Their parents paid for basics such as clothes, Jeff says, but everything else-money for cars, dating, traveling-had to be paid by the sons.

"We had to budget," Jeff recalls. "If you decided you didn't want to work for a semester, you had to decide how you were going to save the money you needed to get by."

The brothers, who each have a son and a daughter, are trying to take a similar approach with their own children. A Kanaly family foundation was formed 10 years ago, as well as a family savings plan under which Deane Kanaly matches his grandchildren's deposits dollar-for-dollar. The senior Kanaly also gives his grandchildren $100 each Christmas to give to charity. Before gifts are opened each year, the children tell the family to whom they gave the money and why.

To make sure the children broaden their experiences, the family has set rules under which the grandchildren can enter the family business.
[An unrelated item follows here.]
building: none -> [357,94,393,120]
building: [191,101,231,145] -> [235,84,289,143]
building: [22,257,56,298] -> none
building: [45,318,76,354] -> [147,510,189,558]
Among the conditions: Before they can be hired at Kanaly Trust Co., the children must have worked for three years or more somewhere else and received at least two promotions.

"We just want them to have experience with other things," Steve says. "Me and my brothers sort of did, but not as much as we would have liked. We were young when we started."

Steve says his father's focus on people is the reason for his success and why he and his brothers were attracted to the trust company. With about $1.8 billion in assets under management, more than 1,500 clients and 95 employees, the company has grown by addressing all aspects of its clients' lives.

"For some clients, we literally walked the dog, got the pool cleaned, got the house painted," Steve Kanaly says. "These services are very valuable to a corporate executive who's always busy traveling."

Strategies and final investment decisions are made in-house, with the help of research from 15 outside firms. "We insist on having access to the analysts who select the stock," Steve Kanaly says.

The company uses a mix of individual stocks and mutual funds for its equity investments. Most clients' assets, he says, are split 50-50 between equities and bonds. "Right now, we have a lot of short bonds and a lot of cash for buying opportunities," he adds.

From the time the firm was founded in 1975 through 1999, its investments have yielded an average annual return of 17.3%, compared with 15.5% for the Dow Jones Industrial Average and 16% for the S&P 500.